==== SOURCE DOCUMENT

April 9, 2009 · 4 Comments

Marantz PMD 620

Marantz PMD 620

It’s time for me to upgrade my audio recorder and I’ve been doing some research on what’s out there. I thought you might find what I’ve discovered of some value  if you’re planning on getting a new recorder.  This week I’m concentrating  on solid state field recorders which range in price from about $600 US to $300 US.  Next week I’ll tell you what I found in the under $300 price range.

Solid state recorders contain no moving parts and record audio directly to memory cards. The advantage of these machines is that there are no moving parts to wear out or jam. The recorders I’ve listed here all produce high quality sound, ideally suited for creating legacy quality audio memoirs. I’ve used one of my favorite sites, Transom.org to do my research. You can find out more information by clicking on each recoder listed.  Next week I’ll tell you what machine is right for me.

========
==== PROVIDED MATERIAL

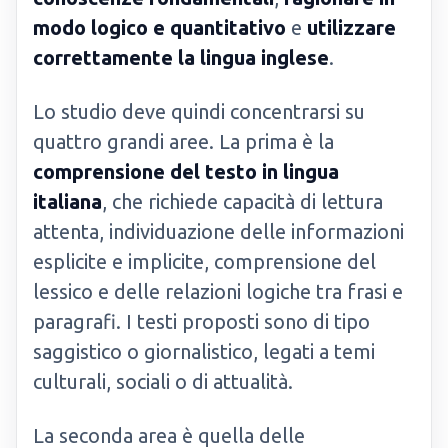
modo logico e quantitativo
e
utilizzare
correttamente la lingua inglese
.
Lo studio deve quindi concentrarsi su
quattro grandi aree. La prima è la
comprensione del testo in lingua
italiana
, che richiede capacità di lettura
attenta, individuazione delle informazioni
esplicite e implicite, comprensione del
lessico e delle relazioni logiche tra frasi e
paragrafi. I testi proposti sono di tipo
saggistico o giornalistico, legati a temi
culturali, sociali o di attualità.
La seconda area è quella delle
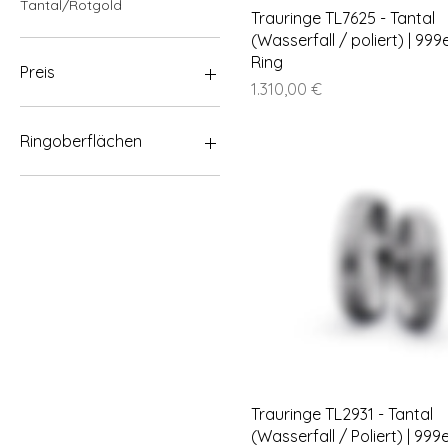
Tantal/Rotgold
Trauringe TL7625 - Tantal
(Wasserfall / poliert) | 999
Ring
Preis
Preis
1.310,00 €
0 €
5.080 €
Ringoberflächen
Beliebt
Poliert
Kies
Sandmatt
Sandmatt fein
Sandmatt grob
Hammerschlag poliert
Wasserfall
Wabe
Geflecht Fliesmatt
Spiralo schräg
Trauringe TL2931 - Tantal
Strichmatt
(Wasserfall / Poliert) | 999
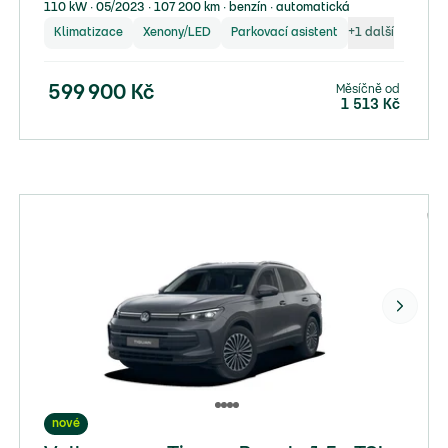
110 kW ∙ 05/2023 ∙ 107 200 km ∙ benzín ∙ automatická
Klimatizace
Xenony/LED
Parkovací asistent
+
1
další
Měsíčně od
599 900
Kč
1 513
Kč
nové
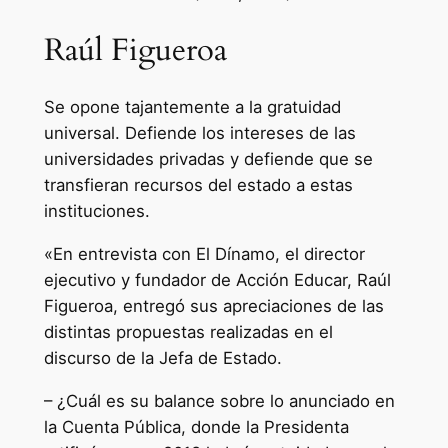
Raúl Figueroa
Se opone tajantemente a la gratuidad
universal. Defiende los intereses de las
universidades privadas y defiende que se
transfieran recursos del estado a estas
instituciones.
«En entrevista con El Dínamo, el director
ejecutivo y fundador de Acción Educar, Raúl
Figueroa, entregó sus apreciaciones de las
distintas propuestas realizadas en el
discurso de la Jefa de Estado.
– ¿Cuál es su balance sobre lo anunciado en
la Cuenta Pública, donde la Presidenta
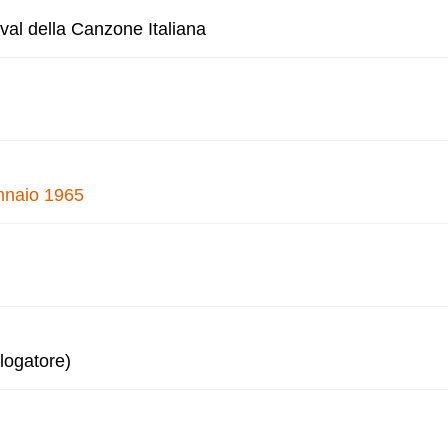
val della Canzone Italiana
ennaio 1965
logatore)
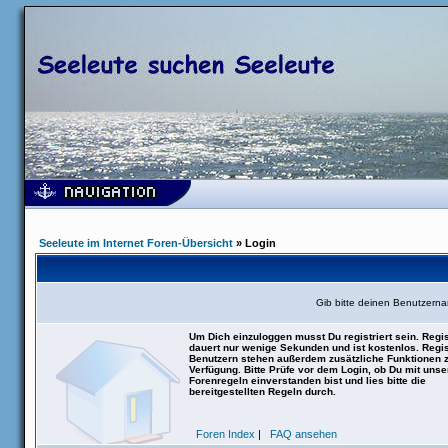
Seeleute im Internet Foren-Übersicht
» Login
Gib bitte deinen Benutzern
Um Dich einzuloggen musst Du registriert sein. Regis
dauert nur wenige Sekunden und ist kostenlos. Regis
Benutzern stehen außerdem zusätzliche Funktionen 
Verfügung. Bitte Prüfe vor dem Login, ob Du mit uns
Forenregeln einverstanden bist und lies bitte die
bereitgestellten Regeln durch.
Foren Index
|
FAQ ansehen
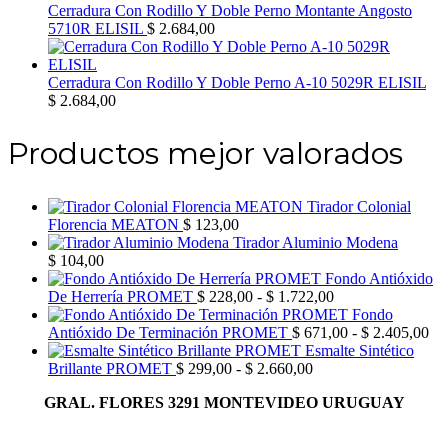
Cerradura Con Rodillo Y Doble Perno Montante Angosto
5710R ELISIL
$
2.684,00
Cerradura Con Rodillo Y Doble Perno A-10 5029R ELISIL
$
2.684,00
Productos mejor valorados
Tirador Colonial
Florencia MEATON
$
123,00
Tirador Aluminio Modena
$
104,00
Fondo Antióxido
Rango
De Herrería PROMET
$
228,00
-
$
1.722,00
de
Fondo
precios:
Ra
Antióxido De Terminación PROMET
$
671,00
-
$
2.405,00
desde
de
Esmalte Sintético
Rango
$ 228,00
pre
Brillante PROMET
$
299,00
-
$
2.660,00
de
hasta
de
GRAL. FLORES 3291 MONTEVIDEO URUGUAY
precios:
$ 1.722,00
$ 
desde
has
$ 299,00
$ 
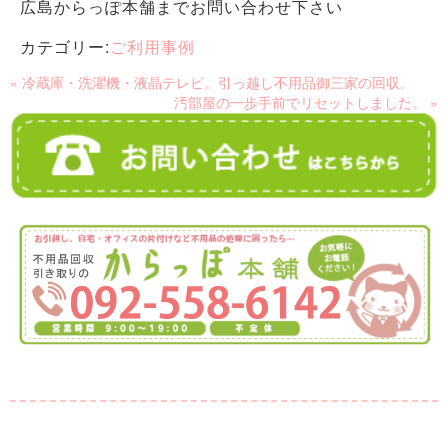
広島からっぽ本舗までお問い合わせ下さい
カテゴリー:
ご利用事例
« 冷蔵庫・洗濯機・液晶テレビ。引っ越し不用品御三家の回収。
汚部屋の一歩手前でリセットしました。 »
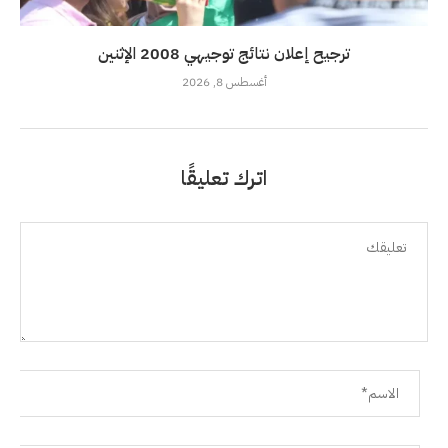
ترجيح إعلان نتائج توجيهي 2008 الإثنين
أغسطس 8, 2026
اترك تعليقًا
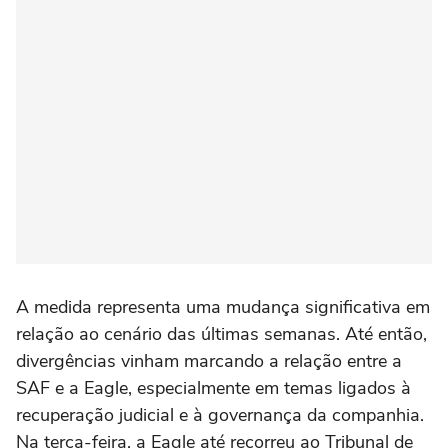
A medida representa uma mudança significativa em
relação ao cenário das últimas semanas. Até então,
divergências vinham marcando a relação entre a
SAF e a Eagle, especialmente em temas ligados à
recuperação judicial e à governança da companhia.
Na terça-feira, a Eagle até recorreu ao Tribunal de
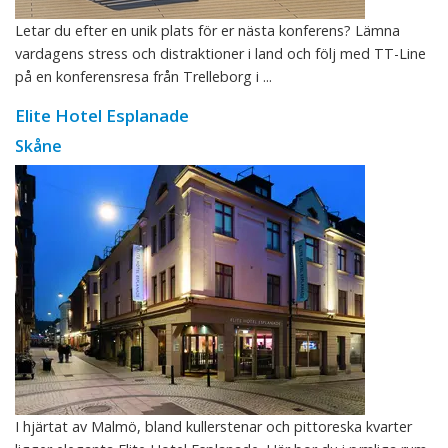
Letar du efter en unik plats för er nästa konferens? Lämna
vardagens stress och distraktioner i land och följ med TT-Line
på en konferensresa från Trelleborg i ...
Elite Hotel Esplanade
Skåne
I hjärtat av Malmö, bland kullerstenar och pittoreska kvarter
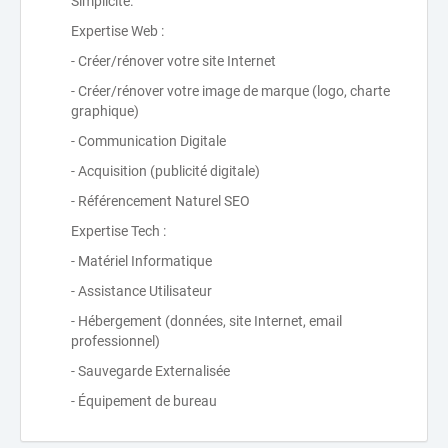
Simplicité.
Expertise Web :
- Créer/rénover votre site Internet
- Créer/rénover votre image de marque (logo, charte
graphique)
- Communication Digitale
- Acquisition (publicité digitale)
- Référencement Naturel SEO
Expertise Tech :
- Matériel Informatique
- Assistance Utilisateur
- Hébergement (données, site Internet, email
professionnel)
- Sauvegarde Externalisée
- Équipement de bureau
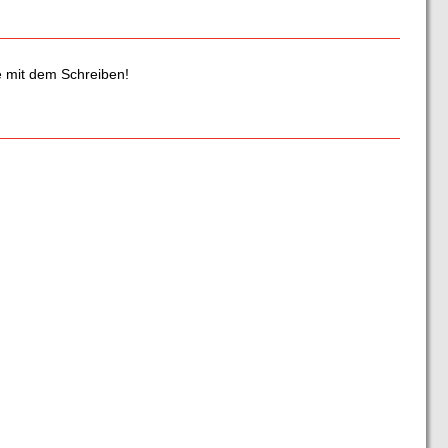
e mit dem Schreiben!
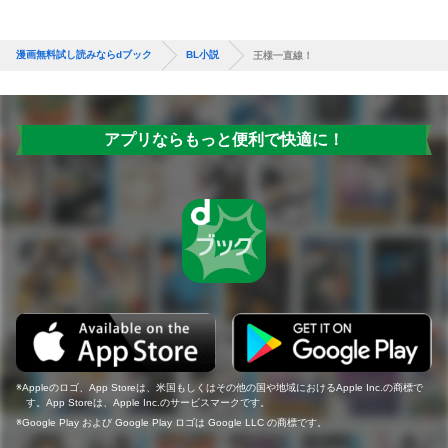
漫画無料試し読みならdブック
BL小説
王様一直線！
アプリならもっと便利で快適に！
Appleのロゴ、App Storeは、米国もしくはその他の国や地域におけるApple Inc.の商標で
す。App Storeは、Apple Inc.のサービスマークです。
Google Play および Google Play ロゴは Google LLC の商標です。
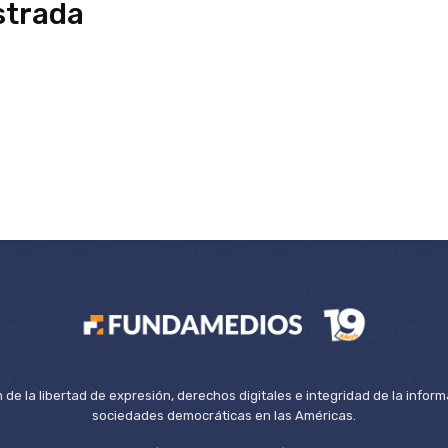
strada
de la libertad de expresión, derechos digitales e integridad de la inform
sociedades democráticas en las Américas.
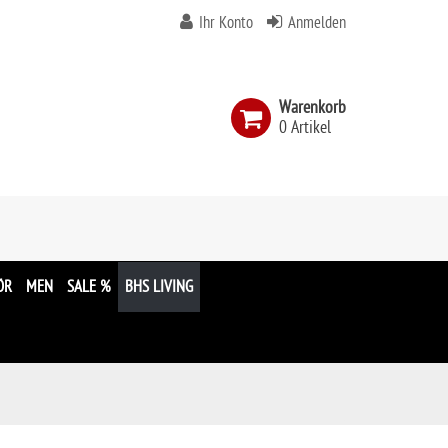
Ihr Konto
Anmelden
Warenkorb
0 Artikel
n
ÖR
MEN
SALE %
BHS LIVING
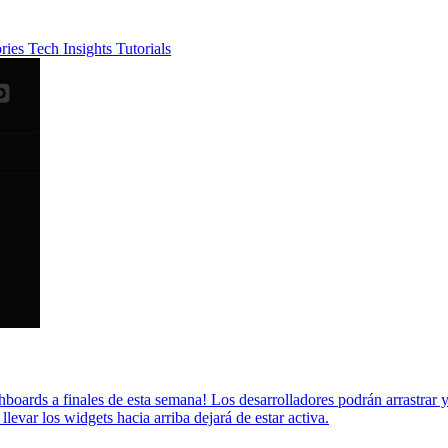
ories
Tech Insights
Tutorials
ards a finales de esta semana! Los desarrolladores podrán arrastrar y s
levar los widgets hacia arriba dejará de estar activa.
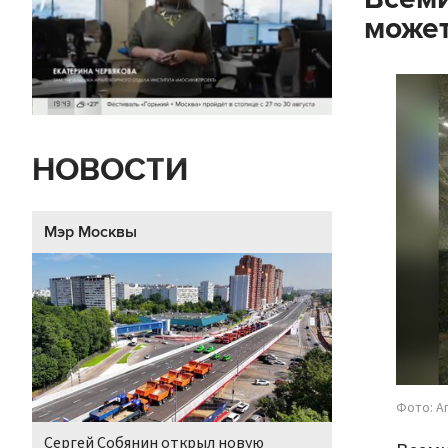
может
НОВОСТИ
Мэр Москвы
Фото: А
Сергей Собянин открыл новую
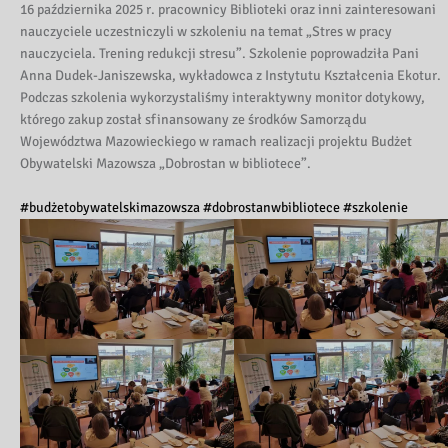
16 października 2025 r. pracownicy Biblioteki oraz inni zainteresowani
nauczyciele uczestniczyli w szkoleniu na temat „Stres w pracy
nauczyciela. Trening redukcji stresu”. Szkolenie poprowadziła Pani
Anna Dudek-Janiszewska, wykładowca z Instytutu Kształcenia Ekotur.
Podczas szkolenia wykorzystaliśmy interaktywny monitor dotykowy,
którego zakup został sfinansowany ze środków Samorządu
Województwa Mazowieckiego w ramach realizacji projektu Budżet
Obywatelski Mazowsza „Dobrostan w bibliotece”.
#budżetobywatelskimazowsza
#dobrostanwbibliotece
#szkolenie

========

**PROBLEM DETAILS:** Can you give the passage of the audio recorder text starting with "It’s time for" and going on through "right for me.", with "memory cards" changed to "SD cards"?

**OUTPUT FOR THIS TASK:**
It’s time for me to upgrade my audio recorder and I’ve been doing some research on what’s out there. I thought you might find what I’ve discovered of some value  if you’re planning on getting a new recorder.  This week I’m concentrating  on solid state field recorders which range in price from about $600 US to $300 US.  Next week I’ll tell you what I found in the under $300 price range.

Solid state recorders contain no moving parts and record audio directly to SD cards. The advantage of these machines is that there are no moving parts to wear out or jam. The recorders I’ve listed here all produce high quality sound, ideally suited for creating legacy quality audio memoirs. I’ve used one of my favorite sites, Transom.org to do my research. You can find out more information by clicking on each recoder listed.  Next week I’ll tell you what machine is right for me.